Given passage:
Posted by Debbie/NH on 10/19/2007, 10:21 am, in reply to "Please tell me it gets better"
Jill,
Things will improve for you but not for quite awhile yet. Grieving is one of the hardest things to go through. I too am the fixer of things in my family but when I lost my beloved husband of 18 years I thought my heart had been ripped out of my entire body along with my soul. All I could feel like is my body had a huge gaping hole in it.
I have passed the 2 year mark now and although I miss him with my entire being and still love him with all my heart I am now able to get up and face each day with the loss but am no longer under that unbearable pain.
You will find that unless someone has been through the kind of loss you are dealing with they just do not understand what you are going through. They may tell you in a year that you now have to move on or get on with your life. Don't be angry with them. They are so innocent that they just can't imagine at this time what you are dealing with.
I ended up going to a grief therapist along with our 9 year old son and it did both of us a world of good. We were in separate sessions since our loss was so different although it was for the same person.

Explore the material:
(1) In the forum post about grief, who attended grief therapy along with the writer?
(2) Write out the forum post about grief starting at "I have passed" and ending at "that unbearable pain.".
(3) Extend the forum post about grief from where it stops.

Multi-view scene photographs:
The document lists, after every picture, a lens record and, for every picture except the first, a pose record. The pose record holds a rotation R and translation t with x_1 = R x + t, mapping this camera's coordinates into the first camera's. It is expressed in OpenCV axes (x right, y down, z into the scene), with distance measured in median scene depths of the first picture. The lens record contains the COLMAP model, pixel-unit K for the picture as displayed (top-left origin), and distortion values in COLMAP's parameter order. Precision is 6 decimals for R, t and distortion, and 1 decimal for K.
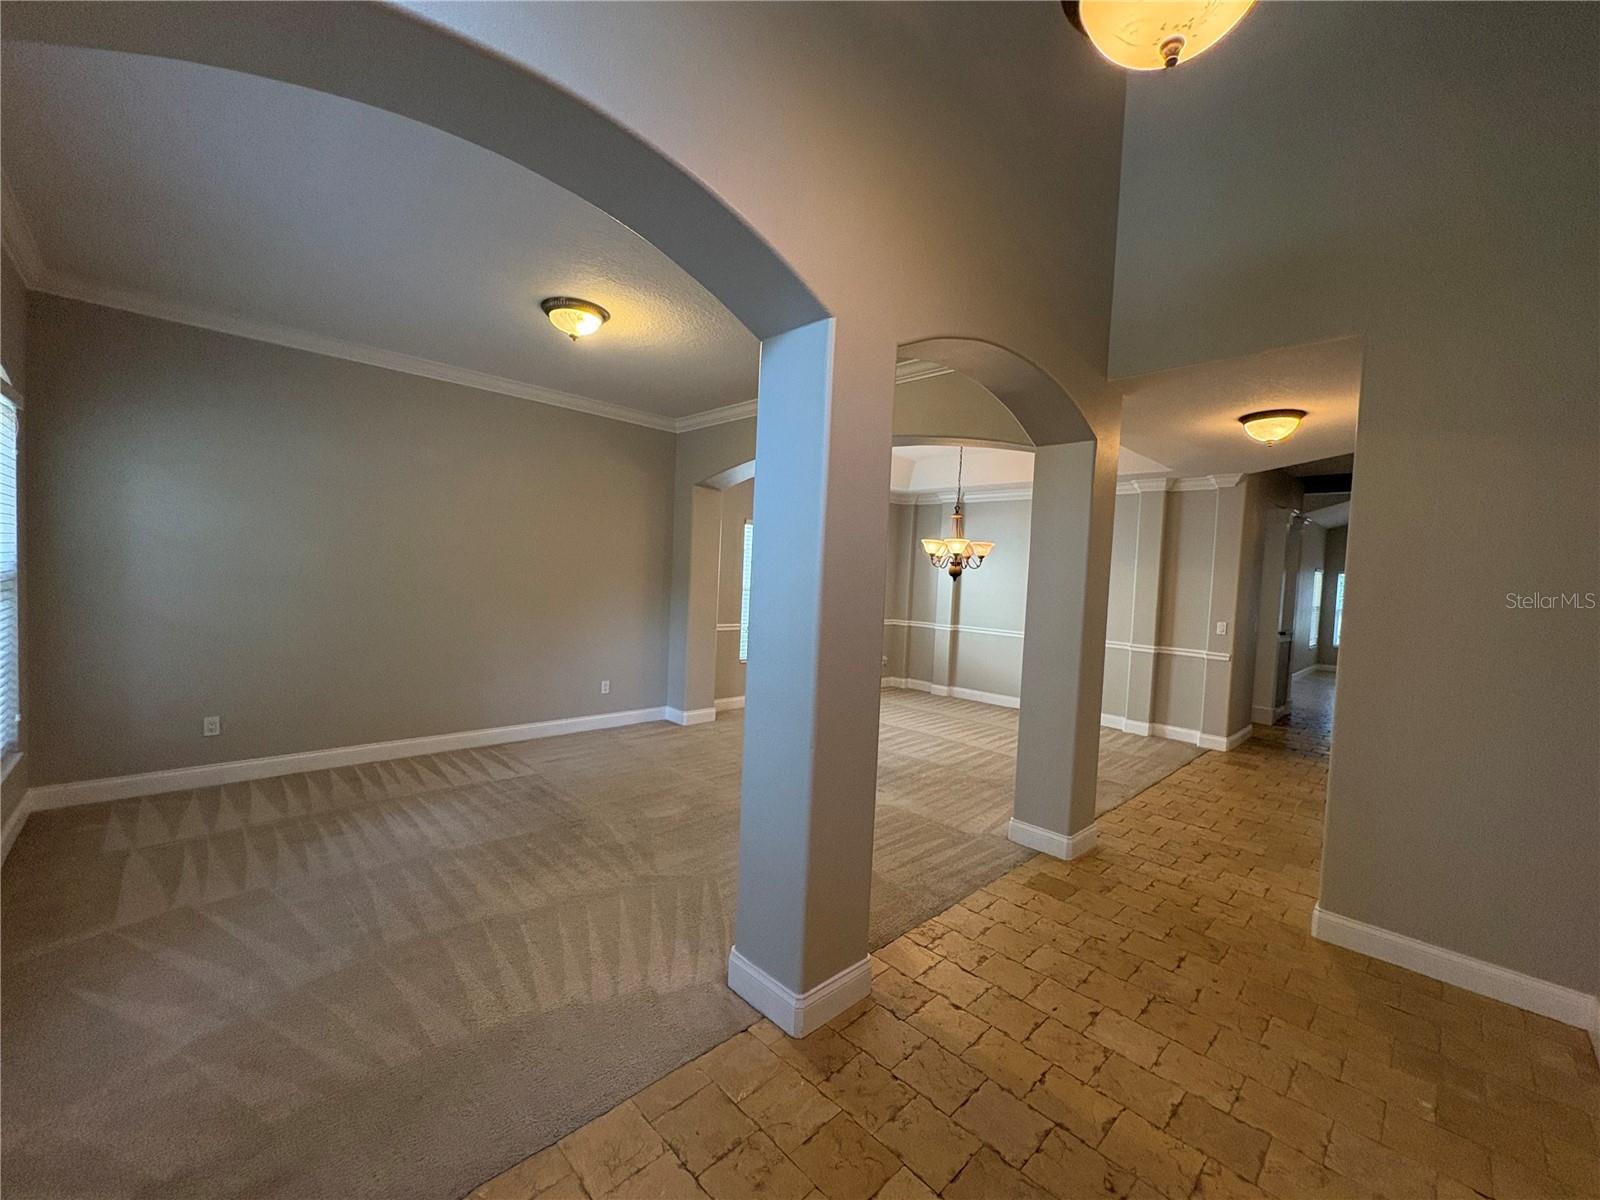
lens RADIAL K [[636.0, 0, 800.0], [0, 636.0, 600.0], [0, 0, 1]] dist [0.002043, 0.000336]
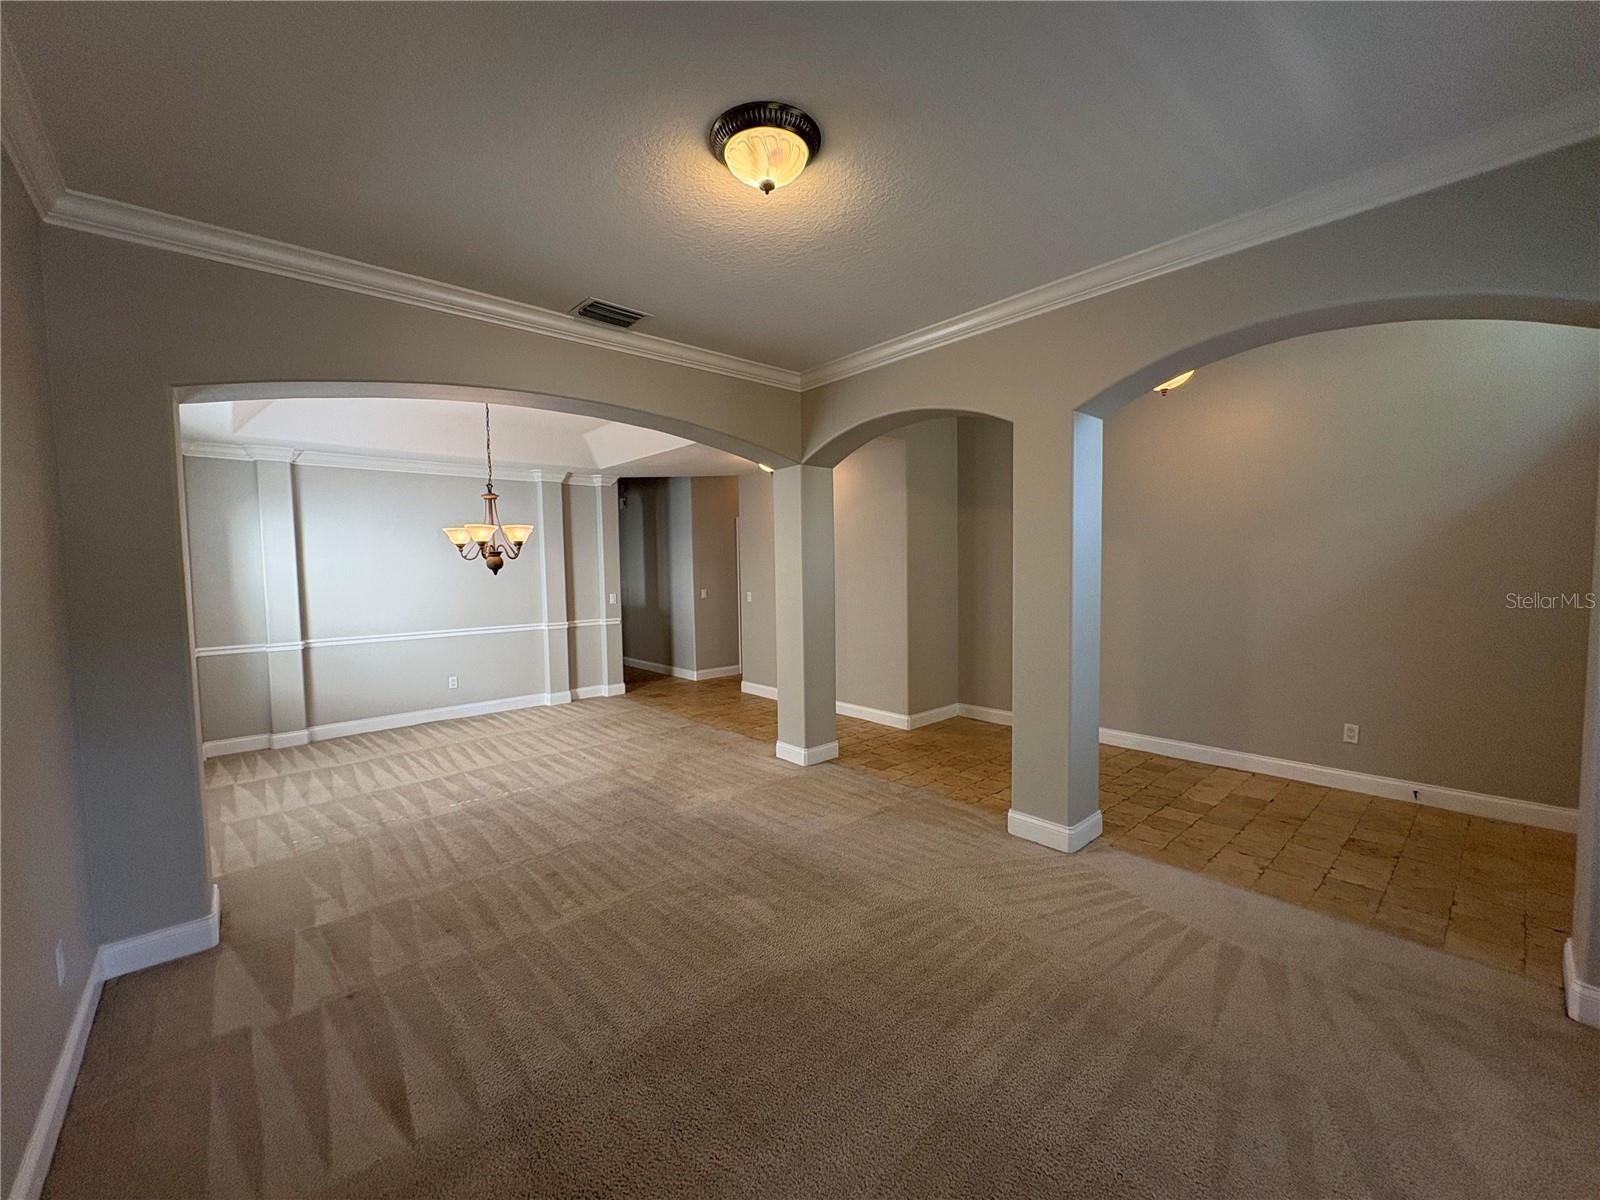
lens RADIAL K [[636.0, 0, 800.0], [0, 636.0, 600.0], [0, 0, 1]] dist [0.002043, 0.000336]
pose [[0.046774, -0.102764, 0.993605, -0.629712], [0.059304, 0.993225, 0.099933, -0.063064], [-0.997144, 0.054250, 0.052551, 0.624413]]
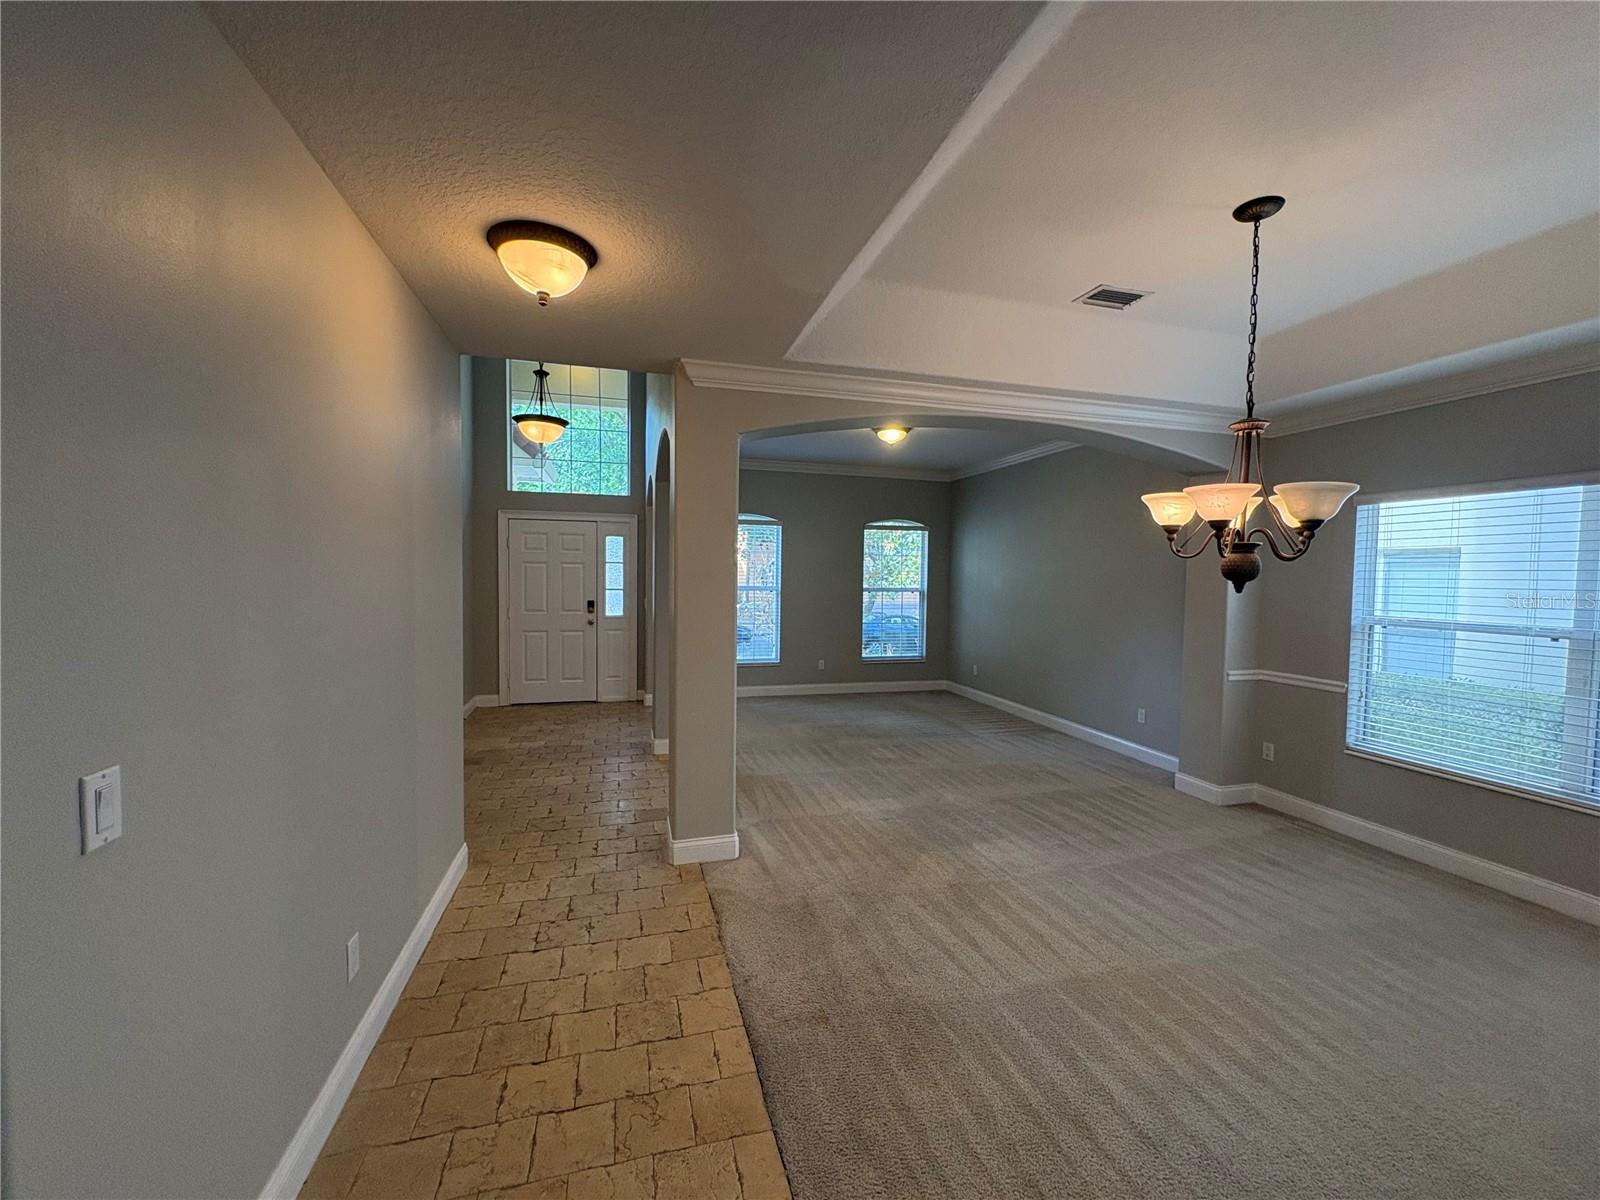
lens RADIAL K [[636.0, 0, 800.0], [0, 636.0, 600.0], [0, 0, 1]] dist [0.002043, 0.000336]
pose [[-0.477692, -0.016502, -0.878372, 0.796552], [-0.067712, 0.997541, 0.018083, -0.015115], [0.875914, 0.068115, -0.477635, 1.059753]]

Responses to the tasks:
(1) The writer's 9 year old son.

(2)
I have passed the 2 year mark now and although I miss him with my entire being and still love him with all my heart I am now able to get up and face each day with the loss but am no longer under that unbearable pain.

(3)
I also bought a grief journal book at a book store and it's called Angel Catcher. It leads you through the questions it wants you to answer. I also started a personal journal of memories and stories to remind me of our time together. And in there I also write letters to my husband on things that are going on here. It does help.
Be good to yourself but don't think you can hide from going through this. It will catch up with you. Take it one hour at a time. That's how I began again. Then gradually it got to 1/2 a day at a time. It's a painful journey but in the end you realize you can still love them and have them part of your life even though they are gone from your eyes. I talk to him every day and keep him close to my heart.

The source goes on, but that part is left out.